Last week, the Consumer Financial Protection Bureau (CFPB) issued an interpretive rule addressing the activities of digital marketing providers who provide services for financial firms. The ruling establishes that digital marketers involved in the identification or selection of prospective customers or the selection or placement of content to affect consumer behavior will be considered “service providers” and, thus, subject to the Consumer Financial Protection Act of 2010 (CFPA), including its prohibition on unfair, deceptive, or abusive acts or practices (UDAAPs). Accordingly, such marketers can be held liable by the CFPB, the states and or other consumer protection enforcers.
By way of background, the CFPA establishes the Consumer Financial Protection Bureau (CFPB) as the Federal government's primary regulator of consumer financial products and services.

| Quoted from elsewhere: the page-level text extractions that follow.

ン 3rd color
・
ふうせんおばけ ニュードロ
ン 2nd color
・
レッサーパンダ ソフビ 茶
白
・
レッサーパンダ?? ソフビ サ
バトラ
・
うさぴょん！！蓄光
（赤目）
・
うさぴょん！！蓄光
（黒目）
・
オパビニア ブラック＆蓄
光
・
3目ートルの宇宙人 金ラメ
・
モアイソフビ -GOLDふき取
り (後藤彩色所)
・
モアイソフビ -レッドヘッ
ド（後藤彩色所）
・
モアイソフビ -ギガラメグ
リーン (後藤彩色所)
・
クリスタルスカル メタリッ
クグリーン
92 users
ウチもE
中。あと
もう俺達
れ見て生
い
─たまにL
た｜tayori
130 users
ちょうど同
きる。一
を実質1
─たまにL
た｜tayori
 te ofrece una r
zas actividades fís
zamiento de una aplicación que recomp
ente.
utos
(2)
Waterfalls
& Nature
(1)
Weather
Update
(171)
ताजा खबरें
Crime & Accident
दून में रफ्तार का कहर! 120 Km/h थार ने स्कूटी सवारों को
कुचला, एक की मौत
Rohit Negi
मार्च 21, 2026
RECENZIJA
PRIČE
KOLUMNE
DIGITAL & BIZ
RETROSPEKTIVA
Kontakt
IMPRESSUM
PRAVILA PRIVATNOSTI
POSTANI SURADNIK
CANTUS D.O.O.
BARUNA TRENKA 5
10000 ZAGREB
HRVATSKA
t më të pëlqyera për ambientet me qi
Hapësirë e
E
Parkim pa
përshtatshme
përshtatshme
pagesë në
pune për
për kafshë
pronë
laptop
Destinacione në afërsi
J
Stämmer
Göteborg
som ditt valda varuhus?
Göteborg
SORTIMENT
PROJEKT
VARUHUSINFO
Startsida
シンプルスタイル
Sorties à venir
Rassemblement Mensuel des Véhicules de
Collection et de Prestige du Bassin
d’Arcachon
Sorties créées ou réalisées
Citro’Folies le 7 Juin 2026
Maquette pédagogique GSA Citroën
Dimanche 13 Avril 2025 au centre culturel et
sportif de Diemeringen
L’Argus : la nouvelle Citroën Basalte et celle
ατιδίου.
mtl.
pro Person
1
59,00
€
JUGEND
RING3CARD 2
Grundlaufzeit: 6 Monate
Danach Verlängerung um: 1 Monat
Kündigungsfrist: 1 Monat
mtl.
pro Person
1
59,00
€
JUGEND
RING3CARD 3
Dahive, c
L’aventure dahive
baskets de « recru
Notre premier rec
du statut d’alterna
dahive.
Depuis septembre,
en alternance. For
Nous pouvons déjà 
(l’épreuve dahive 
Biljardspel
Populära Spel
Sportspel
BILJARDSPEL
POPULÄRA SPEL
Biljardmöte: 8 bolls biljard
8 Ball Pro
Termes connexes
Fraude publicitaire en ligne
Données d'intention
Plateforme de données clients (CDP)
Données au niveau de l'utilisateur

Similar to the FTC Act, the Consumer Financial Protection Act prohibits "unfair, deceptive, or abusive," acts or practices, though the CFPB's jurisdiction is limited to practices in connection with "any transaction with a consumer for a consumer financial product or service, or the offering of a consumer financial product or service." The Act further establishes that “any person that provides a material service to a covered person in connection with the offering or provision by such covered person of a consumer financial product or service” shall be considered a “service provider,” also covered by the Act.
However, the Act contains an exception for companies that solely provide time or space for an advertisement for a consumer financial product or service through print, newspaper, or electronic media: the so-called “time or space exception.” The CFPB’s ruling establishes that this “time or space” exception does not cover firms that are “materially involved in the development of content strategy.” As the CFPB’s press release states, “[d]igital marketers… seek to maximize individuals’ interactions with ads. They may harvest personal data to feed their behavioral analytics models that can target individuals or groups that they predict are more likely to interact with an ad or sign up for a product or service.” Such marketers are, “ play[ing] …a…significant role in determining which specific users see digital advertisements.”
These activities distinguish them from marketers that simply “try to purchase time and space for a TV commercial on the most watched station or show” or “traditional media sources such as newspapers or radio” who are simply “selling airtime or physical space” and acting as “passive conduits of information provided by their customers.” Notably, the ruling also makes clear that digital marketers engaged in ad targeting and delivery may operate the websites or platforms on which ads appear, or they may not. But, in either case, through their targeting activities, they “serve as an intermediary between the financial services company and consumers.” This is true if they target and deliver advertisements to users with certain characteristics based on their algorithms and data, even if those characteristics are specified by “the covered person,” i.e., their client.
The ruling itself does not address when specific ad targeting activities will be considered unfair, deceptive or abusive. As the press release simply notes, “depending on how these practices are designed and implemented, behavioral marketing and advertising could subject firms to legal liability.” However, the ruling’s reference to the 2019 action against Facebook by the U.S. Department of Housing and Urban Development is a hint. That action alleged that “[b]ecause of the way Respondent designed its advertising platform, ads for housing and housing-related services are shown to large audiences that are severely biased based on characteristics protected by the Act.” (In June, in its first case challenging algorithmic bias under the Fair Housing Act, the Justice Department announced a settlement with Meta, formerly Facebook, resolving allegations that Meta’s housing advertising system discriminates against Facebook users based on their race, color, religion, sex, disability, familial status and national origin.)
This ruling is, of course, limited to an interpretation of the CFPA and to the activities of those entities under its purview. However, as we know from a previous CFPB ruling, that does not just mean banks. But even companies engaged in targeting and behavioral marketing outside of the realm of financial services would be wise to take note. As the FTC itself has made clear, the use of targeting and marketing techniques that have a disproportionate impact on consumers of color or other historically disadvantaged groups, or that are otherwise discriminatory or unduly invasive of consumers’ privacy, can be subject to its scrutiny, and potentially an enforcement action if determined to be an unfair or deceptive act or practice.